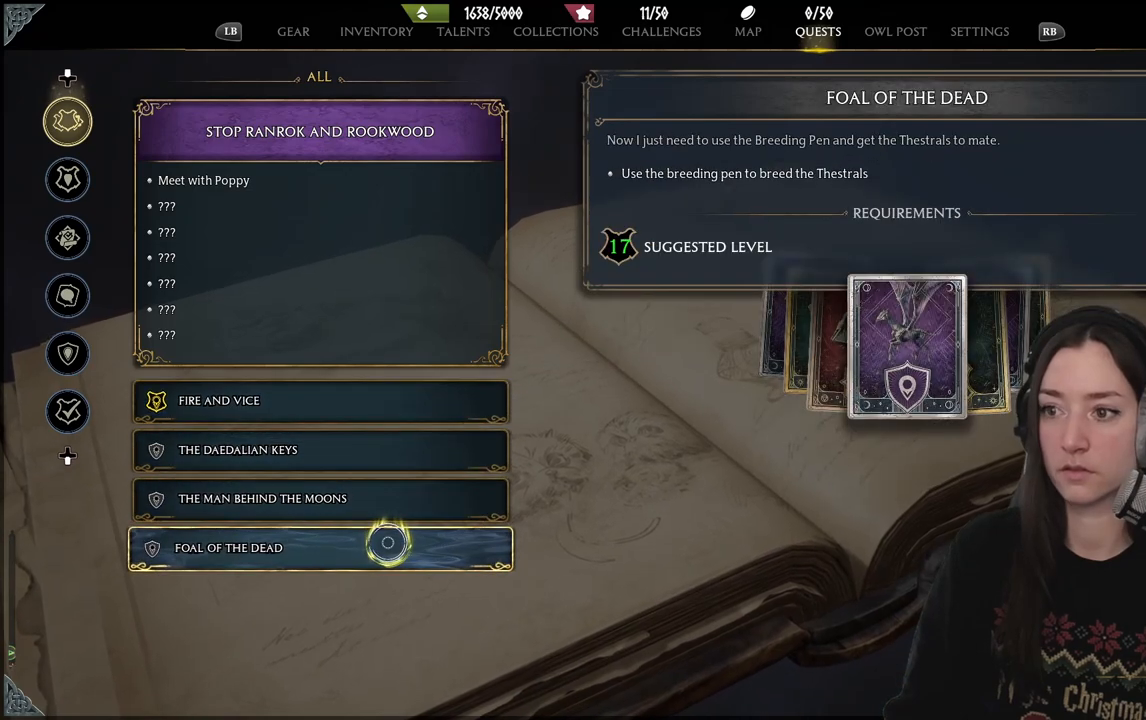
{"buttons": [], "left_stick": "center", "right_stick": "center", "events": []}
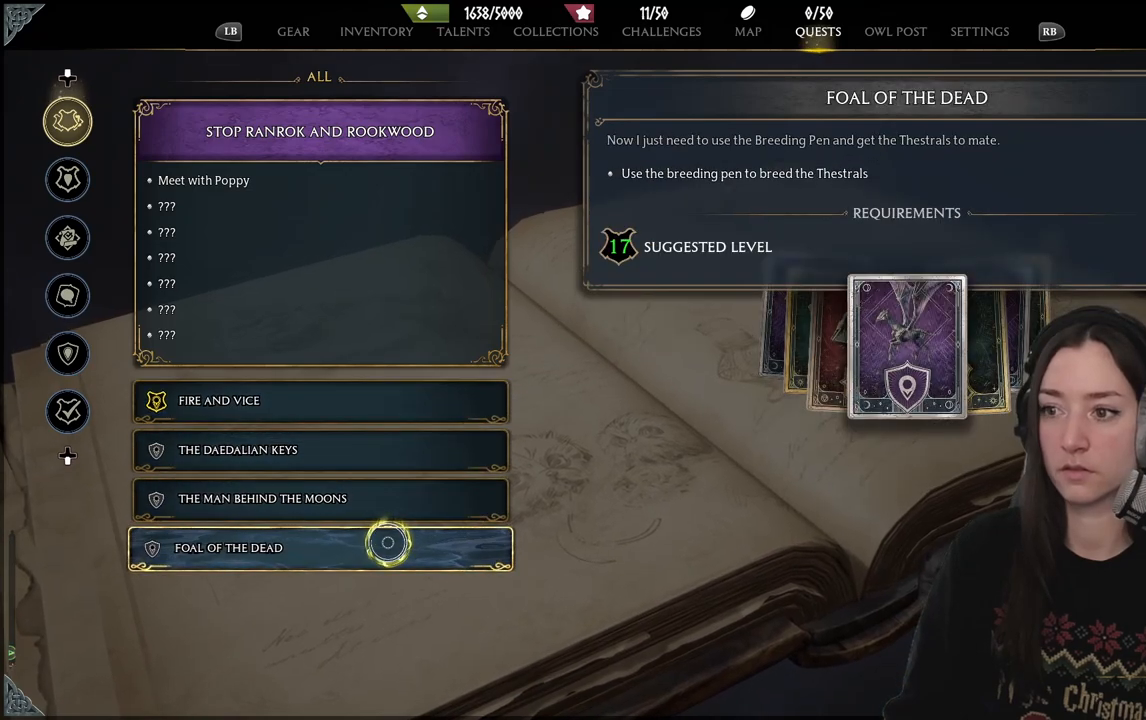
{"buttons": [], "left_stick": "center", "right_stick": "center", "events": [[250, "A", "down"], [350, "A", "up"]]}
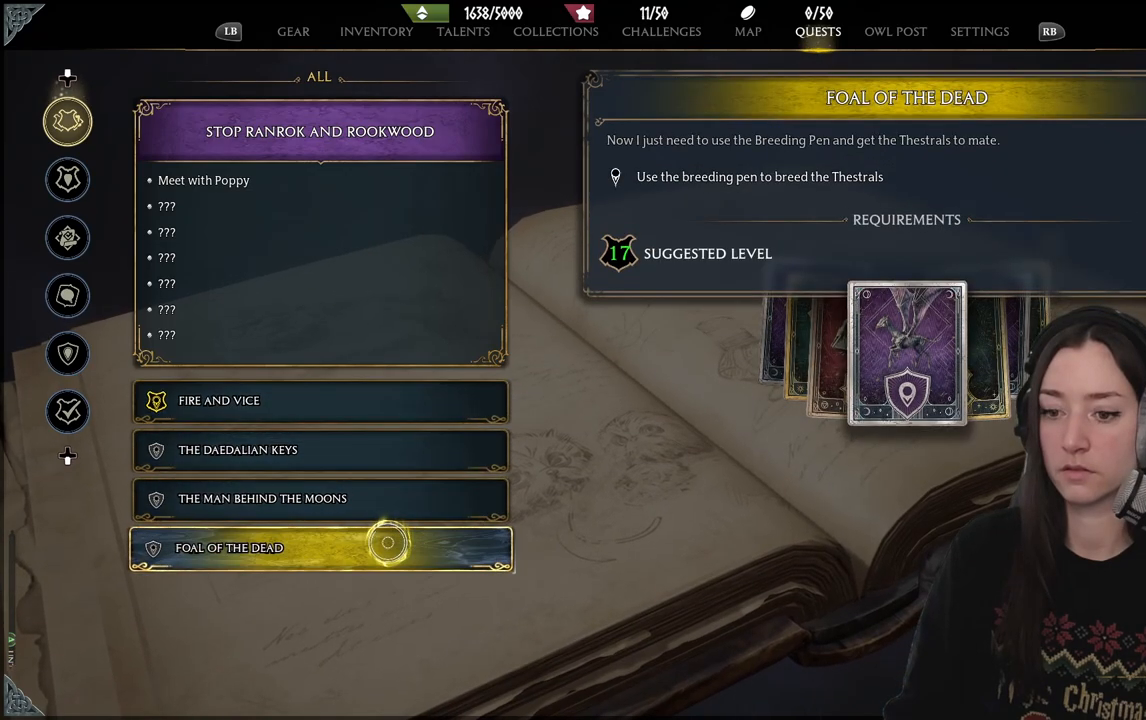
{"buttons": [], "left_stick": "center", "right_stick": "center", "events": []}
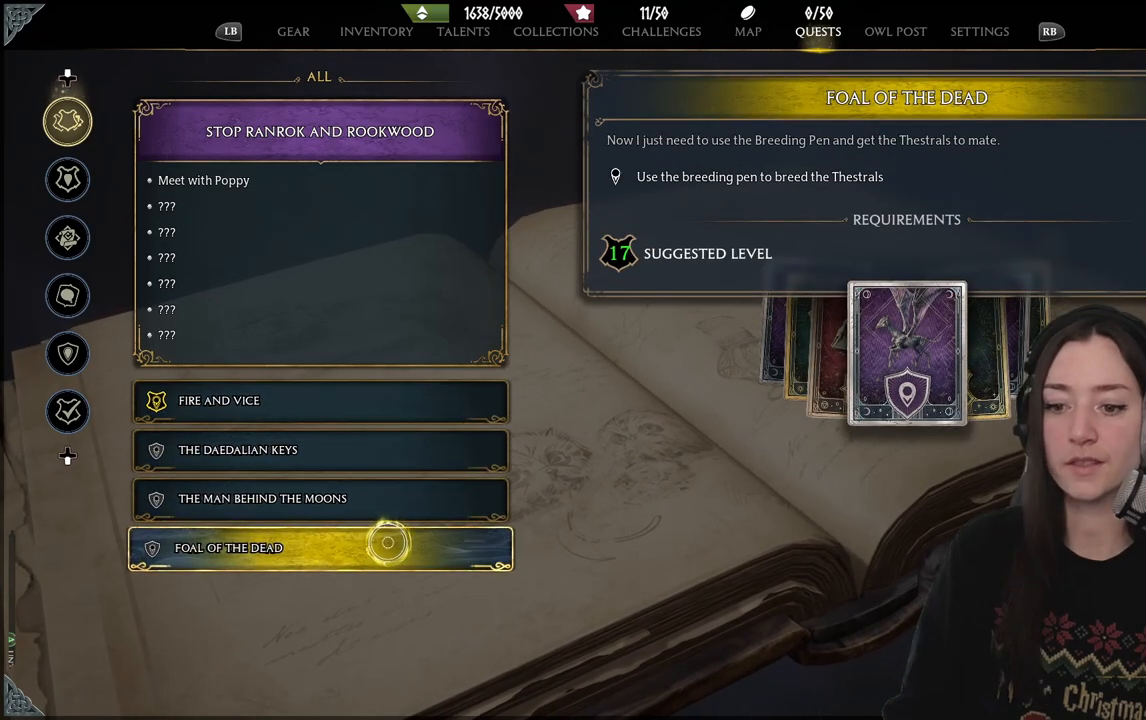
{"buttons": [], "left_stick": "center", "right_stick": "center", "events": []}
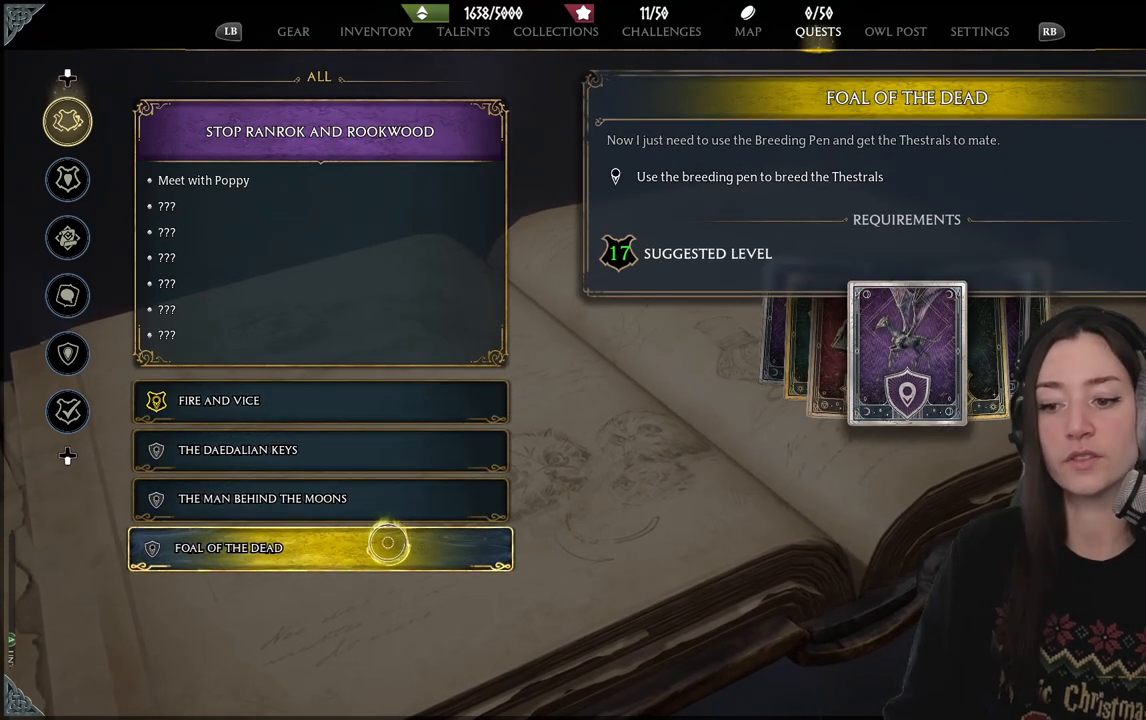
{"buttons": [], "left_stick": "center", "right_stick": "center", "events": []}
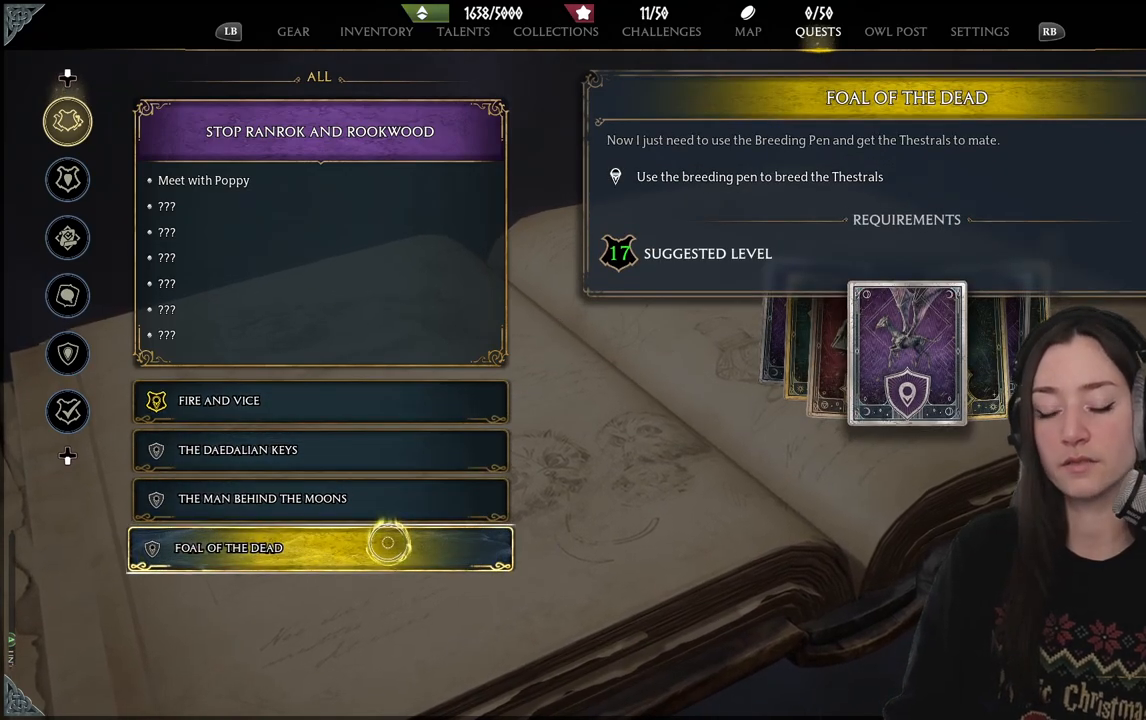
{"buttons": [], "left_stick": "up-right", "right_stick": "center", "events": [[317, "left_stick", "up-right"]]}
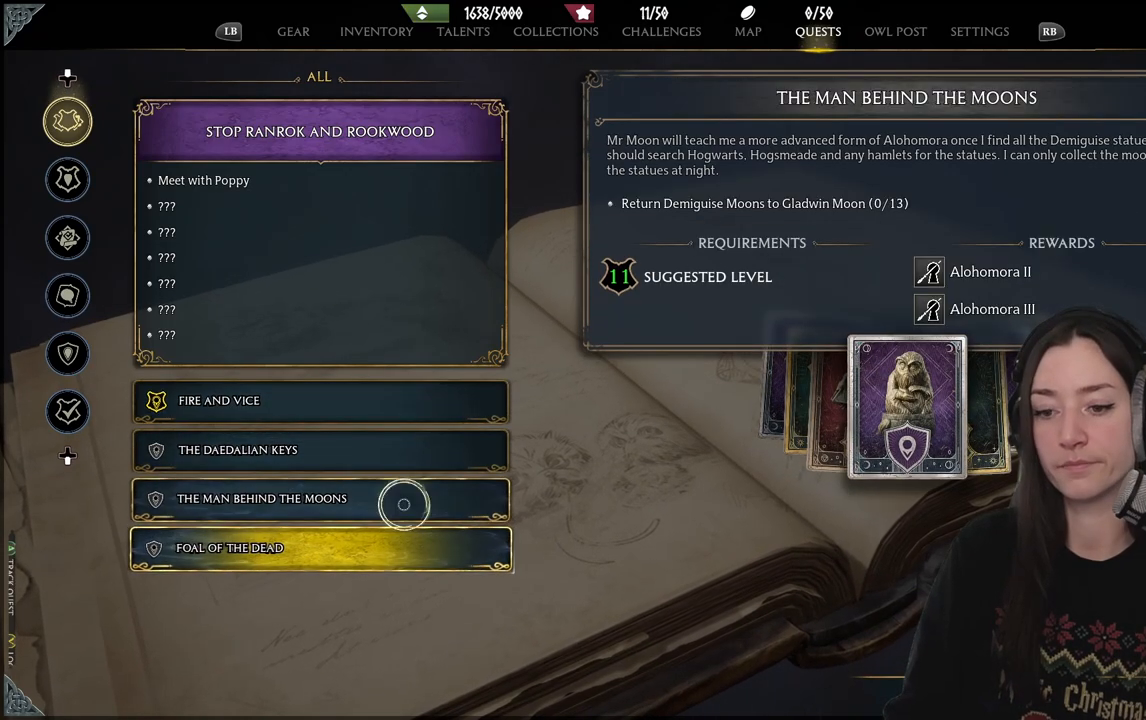
{"buttons": ["A"], "left_stick": "up", "right_stick": "center", "events": [[183, "left_stick", "up"], [500, "A", "down"]]}
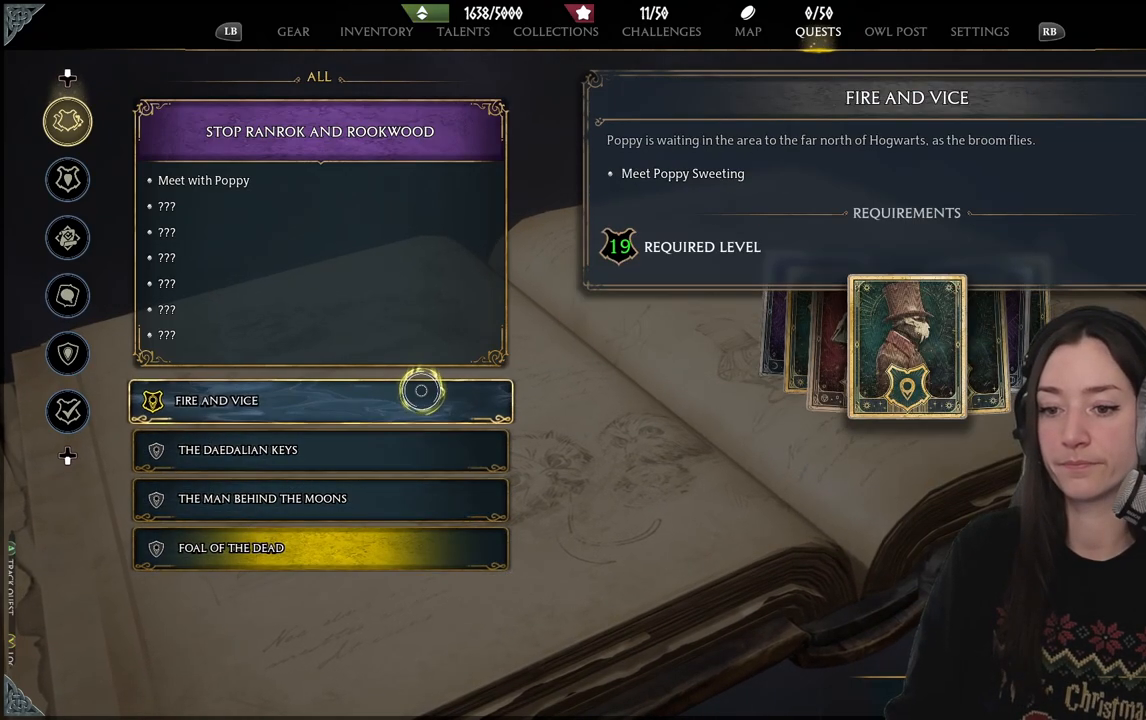
{"buttons": [], "left_stick": "up-right", "right_stick": "center", "events": [[17, "left_stick", "center"], [117, "A", "up"], [250, "left_stick", "right"], [500, "left_stick", "up-right"]]}
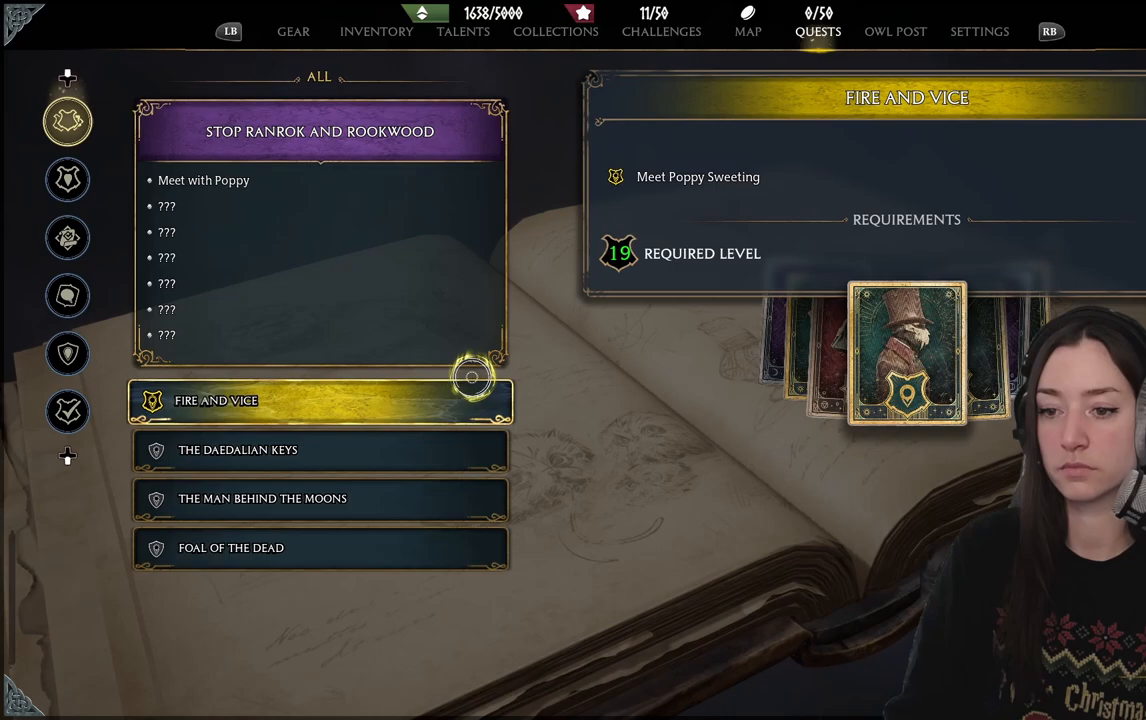
{"buttons": [], "left_stick": "up-left", "right_stick": "center", "events": [[383, "left_stick", "up"], [483, "left_stick", "up-left"]]}
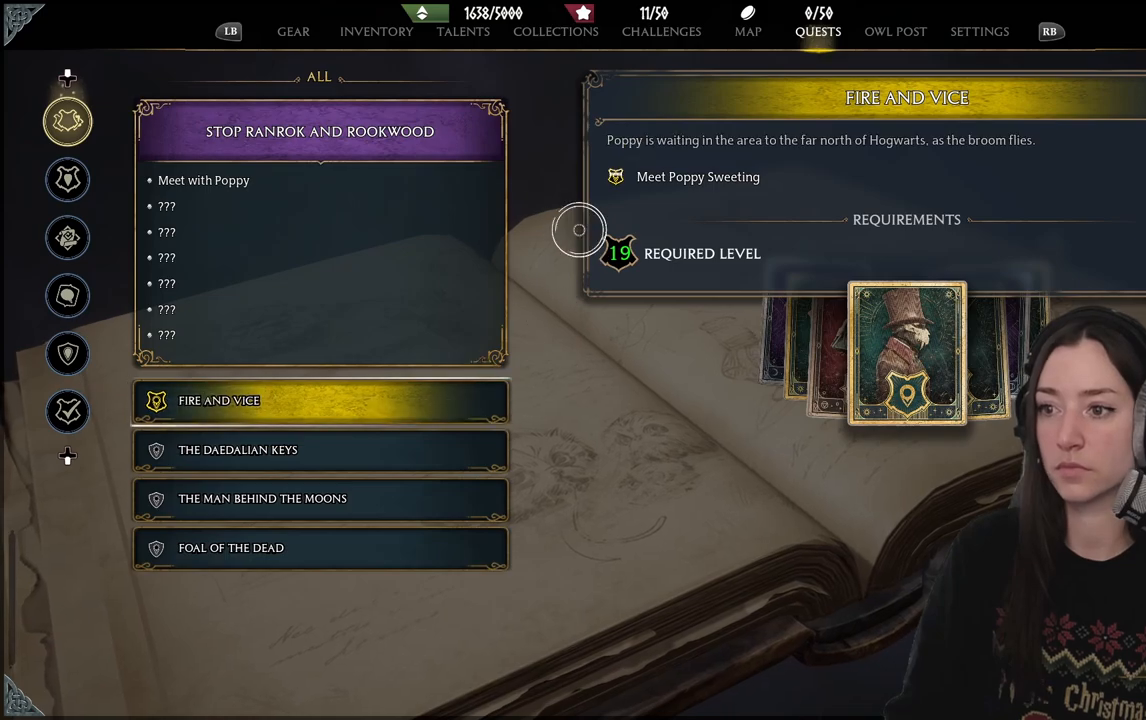
{"buttons": [], "left_stick": "center", "right_stick": "center", "events": [[200, "left_stick", "up-right"], [467, "left_stick", "center"]]}
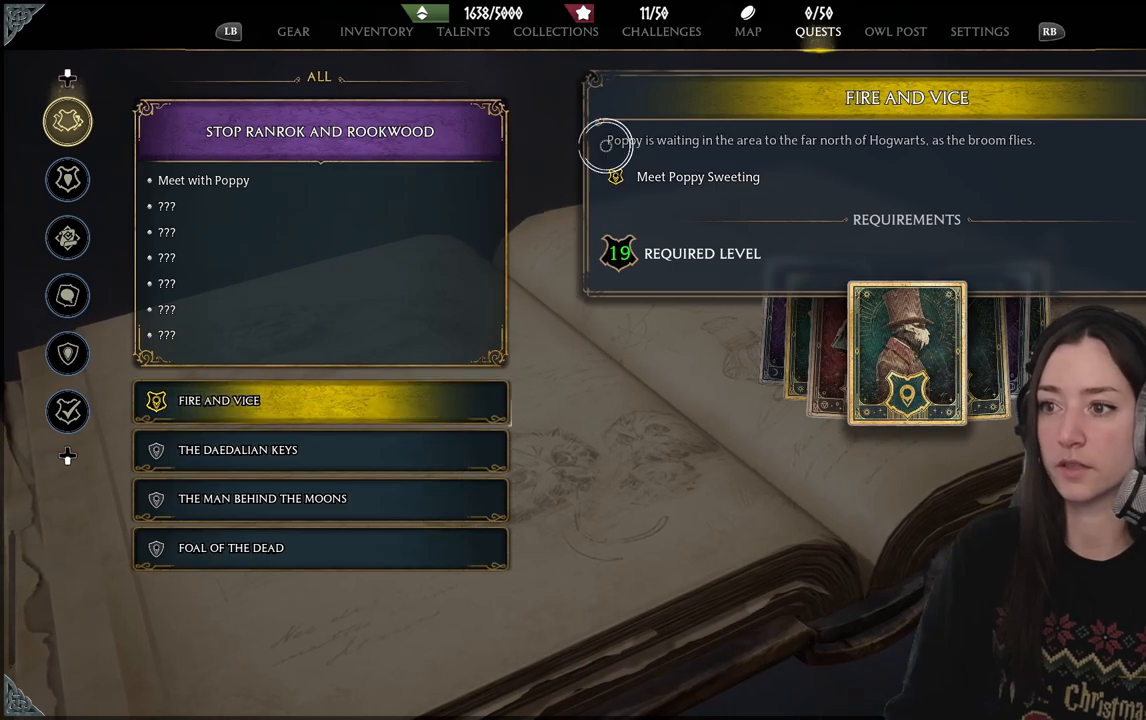
{"buttons": [], "left_stick": "up-right", "right_stick": "center", "events": [[117, "left_stick", "up-right"]]}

#### [THE PROBLEM]
Copy the material shown above in full and exactly. Skip the pictures.

#### [TASK RESULT]
{"buttons": [], "left_stick": "center", "right_stick": "center", "events": []}
{"buttons": [], "left_stick": "center", "right_stick": "center", "events": [[250, "A", "down"], [350, "A", "up"]]}
{"buttons": [], "left_stick": "center", "right_stick": "center", "events": []}
{"buttons": [], "left_stick": "center", "right_stick": "center", "events": []}
{"buttons": [], "left_stick": "center", "right_stick": "center", "events": []}
{"buttons": [], "left_stick": "up-right", "right_stick": "center", "events": [[317, "left_stick", "up-right"]]}
{"buttons": ["A"], "left_stick": "up", "right_stick": "center", "events": [[183, "left_stick", "up"], [500, "A", "down"]]}
{"buttons": [], "left_stick": "up-right", "right_stick": "center", "events": [[17, "left_stick", "center"], [117, "A", "up"], [250, "left_stick", "right"], [500, "left_stick", "up-right"]]}
{"buttons": [], "left_stick": "up-left", "right_stick": "center", "events": [[383, "left_stick", "up"], [483, "left_stick", "up-left"]]}
{"buttons": [], "left_stick": "center", "right_stick": "center", "events": [[200, "left_stick", "up-right"], [467, "left_stick", "center"]]}
{"buttons": [], "left_stick": "up-right", "right_stick": "center", "events": [[117, "left_stick", "up-right"]]}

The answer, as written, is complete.